= Vi vil oss et land =

Norwegian nationalist slogan

Vi vil oss et land som er frelst og fritt
og ikke sin frihet må borge.
Vi vil oss et land som er mitt og ditt,
og dette vårt land heter Norge!
Og har vi ikke det land ennu,
så skal vi vinne det, jeg og du!
— Per Sivle, 1895
(modernized language)

"Vi vil oss et land" (lit. 'We Want Ourselves a Country') is a famous phrase in the context of Norwegian nationalism, derived from a poem by Per Sivle. It has been evoked by many different groups, including during the occupation of Norway by Nazi Germany, when an arrest order was issued on the deceased Sivle.

==Original use==
It is taken from a poem by Per Sivle (1857–1904) issued in 1895, ten years before Norway gained its independence. Sivle's poem, titled "Vi vil os et Land -", was published in the poetry collection Bersøglis- og andre Viser from 1895. It was originally written as the last verse of the occasional poem "Her spirer i Norge", written for a procession in support of universal male suffrage organized by Kristiania Liberal Party in 1894.

==Later use==
The phrase has been evoked by several very different groups who have appealed to Norwegian nationalism. It was praised as a "delightful poem of liberty" in the Communist Party of Norway newspaper Norges Kommunistblad in 1925, and the far-right Fatherland Party opened the 1997 election manifesto with a part of the poem. The poem lent its name to a 1936 film, which agitated for the Conservative Party ahead of the 1936 election. The opening words of the poem are reportedly written on the tombstone of Liberal Party politician Johannes Steen, and are also engraved in a portal on an avenue leading to the Eidsvoll Building, where the nationalist-symbolic Constitution of Norway was drafted and signed.

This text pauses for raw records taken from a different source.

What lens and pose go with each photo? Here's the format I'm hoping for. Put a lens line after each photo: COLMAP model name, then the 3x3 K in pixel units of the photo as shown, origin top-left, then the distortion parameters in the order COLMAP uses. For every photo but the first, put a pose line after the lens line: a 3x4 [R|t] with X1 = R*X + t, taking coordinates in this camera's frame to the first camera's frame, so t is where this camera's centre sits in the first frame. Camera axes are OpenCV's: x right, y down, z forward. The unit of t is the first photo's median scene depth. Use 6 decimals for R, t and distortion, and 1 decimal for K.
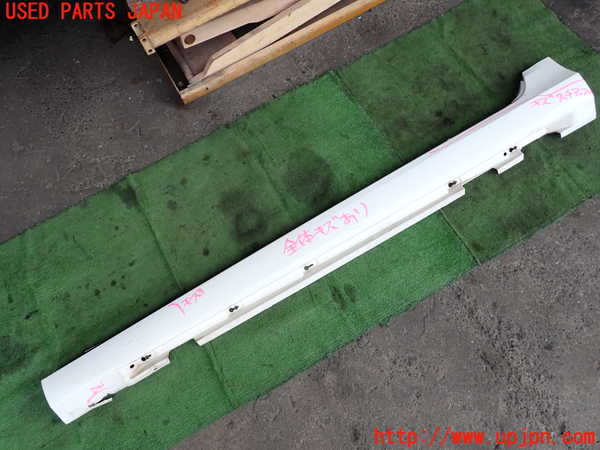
lens RADIAL K [[458.6, 0, 302.1], [0, 458.6, 223.1], [0, 0, 1]] dist [0.001318, -0.012933]
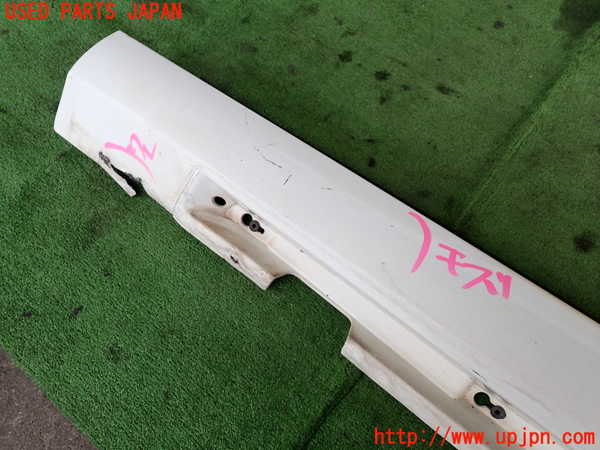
lens RADIAL K [[458.6, 0, 299.9], [0, 458.6, 224.6], [0, 0, 1]] dist [0.001318, -0.012933]
pose [[0.378017, 0.878378, -0.292499, -0.191789], [-0.871903, 0.444000, 0.206518, 0.162666], [0.311270, 0.176964, 0.933700, 0.588189]]
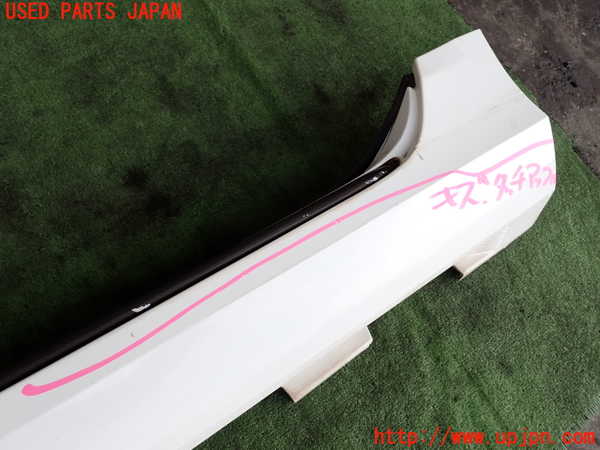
lens RADIAL K [[458.6, 0, 297.9], [0, 458.6, 226.3], [0, 0, 1]] dist [0.001318, -0.012933]
pose [[0.936288, 0.055048, 0.346893, 0.312563], [-0.045314, 0.998320, -0.036114, -0.210453], [-0.348298, 0.018094, 0.937209, 0.699676]]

During the occupation of Norway by Nazi Germany, Vi vil oss et land was the name of one of the first anti-Nazi illegal newspapers, written among others by Olav Gjærevoll, Gunnar Sønsteby and Max Manus. A rendition of the poem was staged in 1940 by theatre director Henry Gleditsch, who ended up being killed by the Nazis. In 1942 the poem was printed in an illegal newspaper based in Bergen. It was signed with Per Sivle's name, resulting in the Gestapo issuing an arrest order for the long-dead Sivle.